I’m very leery of physics and philosophy for the same reason. I could never make head or tail out of either and I suspect it’s because trying to think like that sets off little electro-chemical firestorms in my frontal lobe which then spread to the temporal lobe and fuck shit up nicely. Maybe not, I may just not be bright enough to figure them out, but why take chances. Life sciences I’m fine with, though. Earth sciences, linguistics. My great regret in life is not pursuing a science career, but there was no way. You need math, and all I can do is simple arithmetic.

Certain kinds of modular maps will set me off too. Not long after I made the mistake of taking that IQ test I made the mistake of trying to read the stupid arty map in the Getty’s Top of the Hill garage. Hiply modular, way modular, expensively modular. A regular map just wouldn’t do, not at the Getty. I studied it for maybe fifteen seconds and suddenly I was in a haze, a little lost, and I couldn’t remember anybody’s name. My wife got us to our seats.

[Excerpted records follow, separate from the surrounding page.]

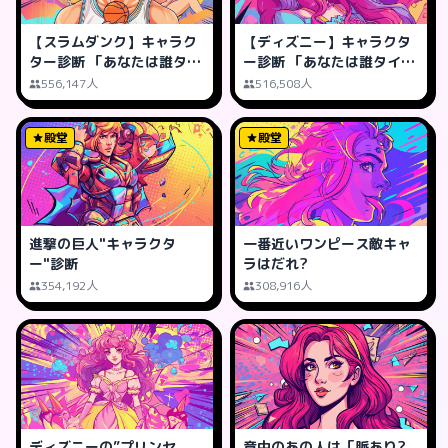
【スラムダンク】キャラク
【ディズニー】キャラクタ
ター診断 「あなたは誰タイ
ー診断 「あなたは誰タイ
プ?」
プ?」
556,147人
516,508人
殿堂
殿堂
進撃の巨人"キャラクタ
一番近いワンピース敵キャ
ー"診断
ラはだれ?
354,192人
308,916人
ディズニーの”プリンセ
意中のあの人は「脈あり?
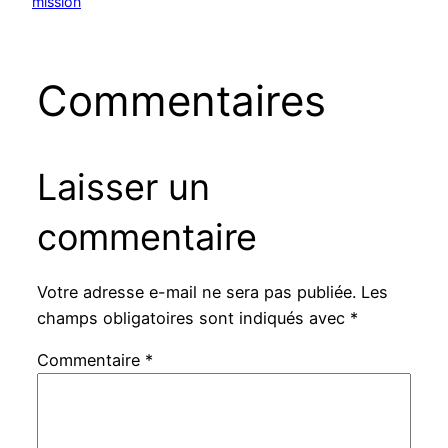
mission
Commentaires
Laisser un
commentaire
Votre adresse e-mail ne sera pas publiée.
Les
champs obligatoires sont indiqués avec
*
Commentaire
*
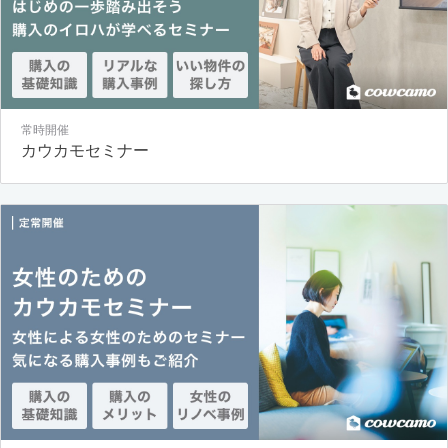
常時開催
カウカモセミナー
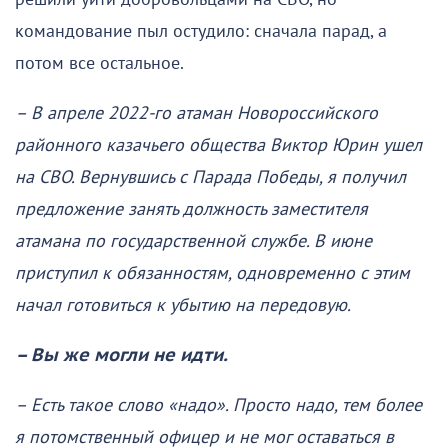
командование пыл остудило: сначала парад, а
потом все остальное.
– В апреле 2022-го атаман Новороссийского
районного казачьего общества Виктор Юрин ушел
на СВО. Вернувшись с Парада Победы, я получил
предложение занять должность заместителя
атамана по государственной службе. В июне
приступил к обязанностям, одновременно с этим
начал готовиться к убытию на передовую.
– Вы же могли не идти.
– Есть такое слово «надо». Просто надо, тем более
я потомственный офицер и не мог оставаться в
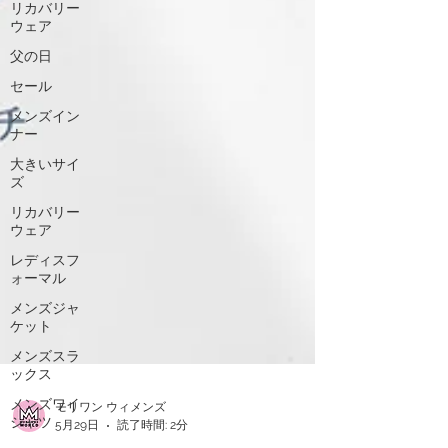
リカバリー
ウェア
父の日
セール
メンズイン
ナー
大きいサイ
ズ
リカバリー
ウェア
レディスフ
ォーマル
メンズジャ
ケット
メンズスラ
ックス
メンズワイ
シャツ
モリワン ウィメンズ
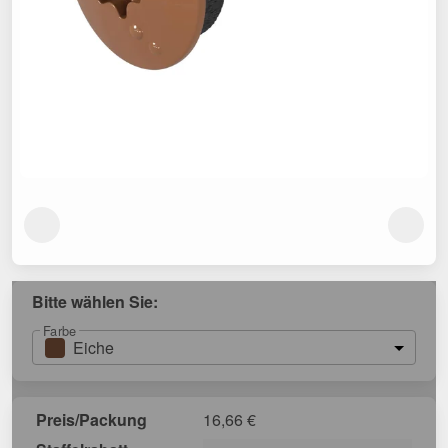
Bitte wählen Sie:
Farbe
Eiche
Preis/Packung
16,66
€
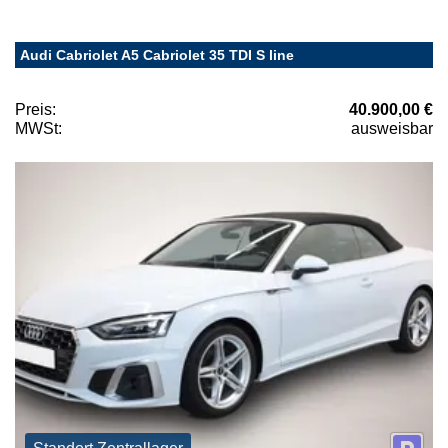
Audi Cabriolet A5 Cabriolet 35 TDI S line
Preis:
40.900,00 €
MWSt:
ausweisbar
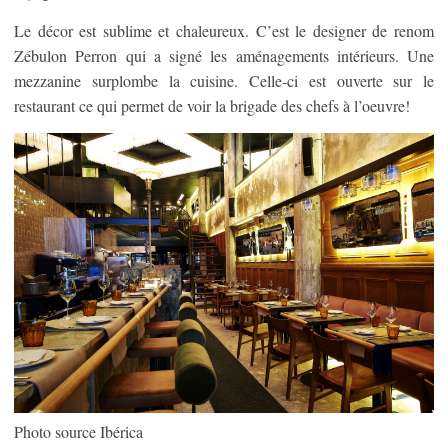
Le décor est sublime et chaleureux. C’est le designer de renom
Zébulon Perron qui a signé les aménagements intérieurs. Une
mezzanine surplombe la cuisine. Celle-ci est ouverte sur le
restaurant ce qui permet de voir la brigade des chefs à l’oeuvre!
Photo source Ibérica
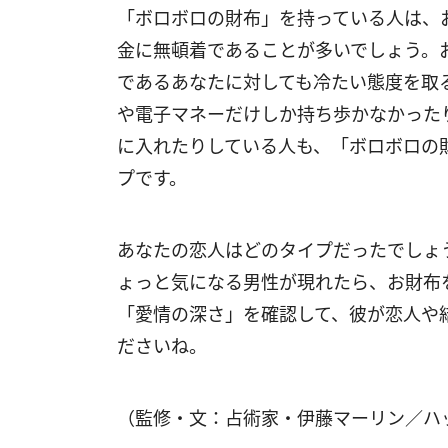
「ボロボロの財布」を持っている人は、
金に無頓着であることが多いでしょう。
であるあなたに対しても冷たい態度を取
や電子マネーだけしか持ち歩かなかった
に入れたりしている人も、「ボロボロの
プです。
あなたの恋人はどのタイプだったでしょ
ょっと気になる男性が現れたら、お財布
「愛情の深さ」を確認して、彼が恋人や
ださいね。
（監修・文：占術家・伊藤マーリン／ハ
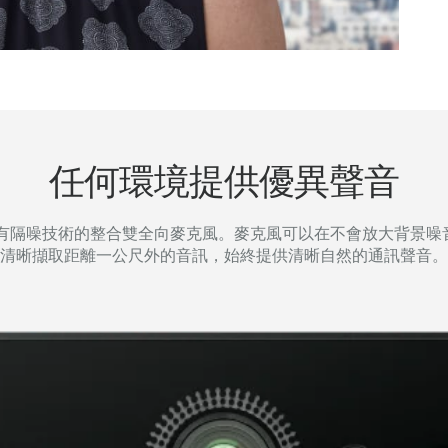
任何環境提供優異聲音
配備具有隔噪技術的整合雙全向麥克風。麥克風可以在不會放大背景噪
清晰擷取距離一公尺外的音訊，始終提供清晰自然的通訊聲音。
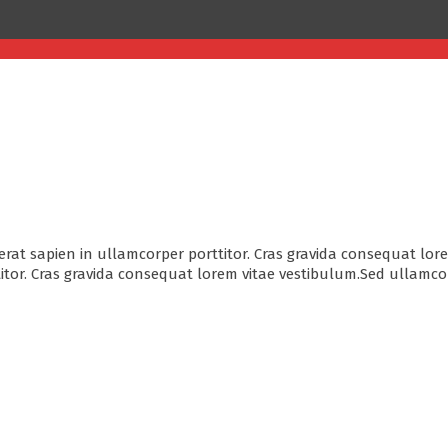
erat sapien in ullamcorper porttitor. Cras gravida consequat lor
itor. Cras gravida consequat lorem vitae vestibulum.Sed ullamco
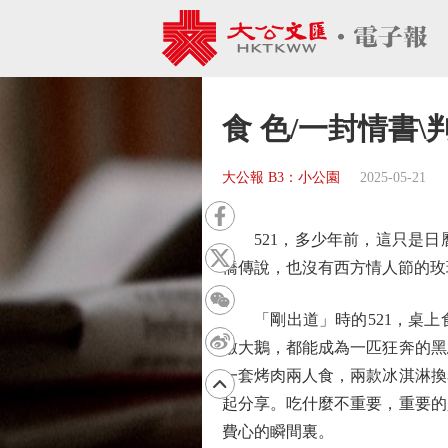
食 色/一封情書\
大公報 B3：小公園
2025-05-21
521，多少年前，這只是日
橋傳說，也沒有西方情人節的玫
「剛出道」時的521，桌上
燉大鵝，都能成為一匹狂奔的黑
一套烤肉兩人食，兩款冰淇淋換
起分享。吃什麼不重要，重要的
費心的瞬間裏。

Anyway, I eventually learned that if trying to read anything made me feel out of it or sick, to stop reading it immediately. Took me thirty years of epilepsy to figure that out. Some writing will set me off too. It used to be a problem. Apparently over the years I’ve learned to write in ways that doesn’t set off my epilepsy. Couldn’t tell you how, but I rarely get sick writing anymore.

But I can take all the strobe lights ya got.